Reproduce the lines below, renaming every "Implem." to "Implementación" and leaving everything else untouched.
··· Data to use
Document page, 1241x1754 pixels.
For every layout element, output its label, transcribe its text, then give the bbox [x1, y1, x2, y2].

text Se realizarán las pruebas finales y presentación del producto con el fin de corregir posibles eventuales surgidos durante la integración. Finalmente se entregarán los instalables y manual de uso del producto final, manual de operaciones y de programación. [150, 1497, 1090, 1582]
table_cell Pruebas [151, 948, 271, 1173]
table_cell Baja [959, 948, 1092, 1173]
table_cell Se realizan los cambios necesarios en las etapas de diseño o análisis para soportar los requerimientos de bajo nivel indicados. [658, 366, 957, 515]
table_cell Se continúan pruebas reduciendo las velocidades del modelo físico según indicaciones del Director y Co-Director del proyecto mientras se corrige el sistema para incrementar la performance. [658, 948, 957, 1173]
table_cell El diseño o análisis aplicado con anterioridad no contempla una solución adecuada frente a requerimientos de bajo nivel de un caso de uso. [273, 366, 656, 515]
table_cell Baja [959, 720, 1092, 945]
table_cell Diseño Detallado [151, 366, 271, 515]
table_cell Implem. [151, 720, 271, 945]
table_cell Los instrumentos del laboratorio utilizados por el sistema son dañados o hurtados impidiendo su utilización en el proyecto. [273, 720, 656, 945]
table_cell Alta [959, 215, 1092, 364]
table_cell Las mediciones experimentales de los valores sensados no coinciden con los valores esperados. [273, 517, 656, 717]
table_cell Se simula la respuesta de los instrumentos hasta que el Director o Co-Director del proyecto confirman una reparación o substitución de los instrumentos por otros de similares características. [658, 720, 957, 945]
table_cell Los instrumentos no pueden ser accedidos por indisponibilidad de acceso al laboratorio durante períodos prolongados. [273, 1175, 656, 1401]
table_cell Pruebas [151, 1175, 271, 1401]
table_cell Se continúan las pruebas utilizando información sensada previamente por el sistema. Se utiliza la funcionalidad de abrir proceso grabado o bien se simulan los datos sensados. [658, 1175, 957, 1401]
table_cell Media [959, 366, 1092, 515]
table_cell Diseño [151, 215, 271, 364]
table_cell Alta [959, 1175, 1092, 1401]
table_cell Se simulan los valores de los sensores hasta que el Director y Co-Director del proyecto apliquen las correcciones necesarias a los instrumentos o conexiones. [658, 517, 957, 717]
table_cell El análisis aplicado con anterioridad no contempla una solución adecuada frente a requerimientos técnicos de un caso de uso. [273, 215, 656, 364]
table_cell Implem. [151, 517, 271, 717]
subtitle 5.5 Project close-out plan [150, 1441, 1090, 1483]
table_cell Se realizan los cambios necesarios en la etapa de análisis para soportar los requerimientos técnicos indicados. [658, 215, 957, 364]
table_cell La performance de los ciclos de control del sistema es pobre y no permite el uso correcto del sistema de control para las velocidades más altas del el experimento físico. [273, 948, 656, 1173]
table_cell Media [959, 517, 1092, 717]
······
Completed exercise
Document page, 1241x1754 pixels.
For every layout element, output its label, transcribe its text, then give the bbox [x1, y1, x2, y2].

text Se realizarán las pruebas finales y presentación del producto con el fin de corregir posibles eventuales surgidos durante la integración. Finalmente se entregarán los instalables y manual de uso del producto final, manual de operaciones y de programación. [150, 1497, 1090, 1582]
table_cell Pruebas [151, 948, 271, 1173]
table_cell Baja [959, 948, 1092, 1173]
table_cell Se realizan los cambios necesarios en las etapas de diseño o análisis para soportar los requerimientos de bajo nivel indicados. [658, 366, 957, 515]
table_cell Se continúan pruebas reduciendo las velocidades del modelo físico según indicaciones del Director y Co-Director del proyecto mientras se corrige el sistema para incrementar la performance. [658, 948, 957, 1173]
table_cell El diseño o análisis aplicado con anterioridad no contempla una solución adecuada frente a requerimientos de bajo nivel de un caso de uso. [273, 366, 656, 515]
table_cell Baja [959, 720, 1092, 945]
table_cell Diseño Detallado [151, 366, 271, 515]
table_cell Implementación [151, 720, 271, 945]
table_cell Los instrumentos del laboratorio utilizados por el sistema son dañados o hurtados impidiendo su utilización en el proyecto. [273, 720, 656, 945]
table_cell Alta [959, 215, 1092, 364]
table_cell Las mediciones experimentales de los valores sensados no coinciden con los valores esperados. [273, 517, 656, 717]
table_cell Se simula la respuesta de los instrumentos hasta que el Director o Co-Director del proyecto confirman una reparación o substitución de los instrumentos por otros de similares características. [658, 720, 957, 945]
table_cell Los instrumentos no pueden ser accedidos por indisponibilidad de acceso al laboratorio durante períodos prolongados. [273, 1175, 656, 1401]
table_cell Pruebas [151, 1175, 271, 1401]
table_cell Se continúan las pruebas utilizando información sensada previamente por el sistema. Se utiliza la funcionalidad de abrir proceso grabado o bien se simulan los datos sensados. [658, 1175, 957, 1401]
table_cell Media [959, 366, 1092, 515]
table_cell Diseño [151, 215, 271, 364]
table_cell Alta [959, 1175, 1092, 1401]
table_cell Se simulan los valores de los sensores hasta que el Director y Co-Director del proyecto apliquen las correcciones necesarias a los instrumentos o conexiones. [658, 517, 957, 717]
table_cell El análisis aplicado con anterioridad no contempla una solución adecuada frente a requerimientos técnicos de un caso de uso. [273, 215, 656, 364]
table_cell Implementación [151, 517, 271, 717]
subtitle 5.5 Project close-out plan [150, 1441, 1090, 1483]
table_cell Se realizan los cambios necesarios en la etapa de análisis para soportar los requerimientos técnicos indicados. [658, 215, 957, 364]
table_cell La performance de los ciclos de control del sistema es pobre y no permite el uso correcto del sistema de control para las velocidades más altas del el experimento físico. [273, 948, 656, 1173]
table_cell Media [959, 517, 1092, 717]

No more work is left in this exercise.